CHAPTER 5 NEWSTEAD
This is the way it was in the Maritime Provinces in the spring of 1909. Everything required for the game of trapshooting was in the market place; guns, traps, targets and ammunition. The enthusiasm to re-organize and compete had not yet reached the Island, although some clubs in Nova Scotia were competing with each other in the simple form of trapshooting that had been around for years. But there was evidence that some form of organization was not too far away.

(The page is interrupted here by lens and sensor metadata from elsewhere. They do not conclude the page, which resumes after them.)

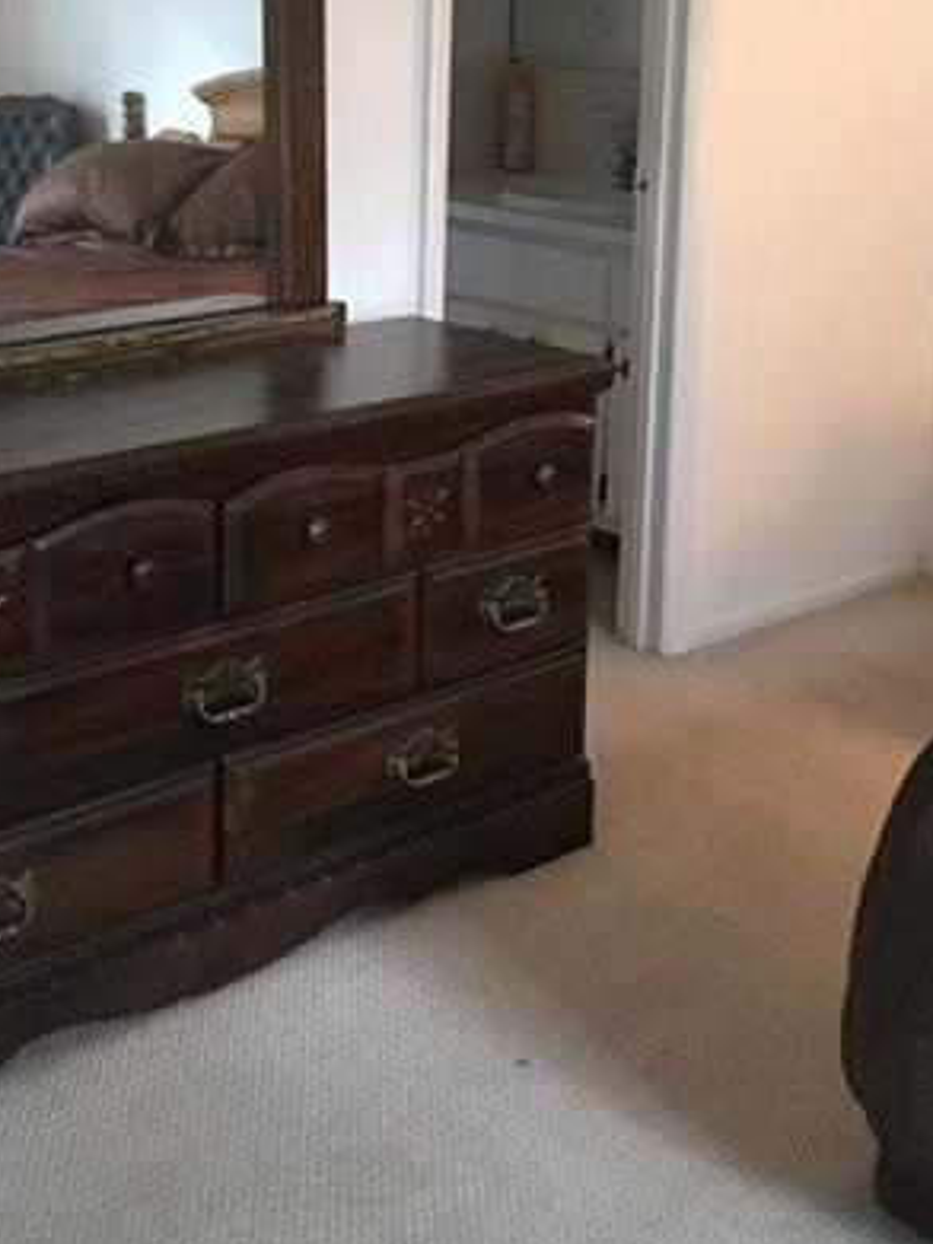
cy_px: 296
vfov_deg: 33.1
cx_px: 280
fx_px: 2050
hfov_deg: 25.5
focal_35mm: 57
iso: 100
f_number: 2.2
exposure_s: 1/10
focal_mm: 4.15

You could purchase a 20 horse power Gray Marine engine, ready to install, for $60.00, while on the other end of the scale, a Reo roadster automobile would set you back $1230.00. The Ithaca Gun Company, of Ithaca, New York, had just introduced its new Model 1909 side-by-side double with a triple lock feature, and was offering it in eighteen different grades, ranging in cost from $17.00 for the basic model, to the gold inlay job that no one could afford at $300.00. Ithaca claimed it was a perfect shotgun for trapshooters and could increase one's score by 5%. G. G. Spence, a St. Louis, Missouri, trapshooter had just established a record average for 16 yard single trap targets with .9677. In Sydney, Nova Scotia, a young 23-year-old sportsman, who enjoyed clay taget shooting every Saturday afternoon, took February 23rd off and became the first person in the British Empire to fly when he took Alexander Graham Bell's Silver Dart off the ice at Baddeck. John A. D. McCurdy, apart from his place in history, went on to become Lieutenant Governor of Nova Scotia...and a noted early century Maritime trapshooter.
With so many dedicated and enthusiastic wingshooters living on Prince Edward Island, it was only a matter of time until organized trapshooting in one form or another, would come back to the capital city of Charlottetown--and 1909 would be the year.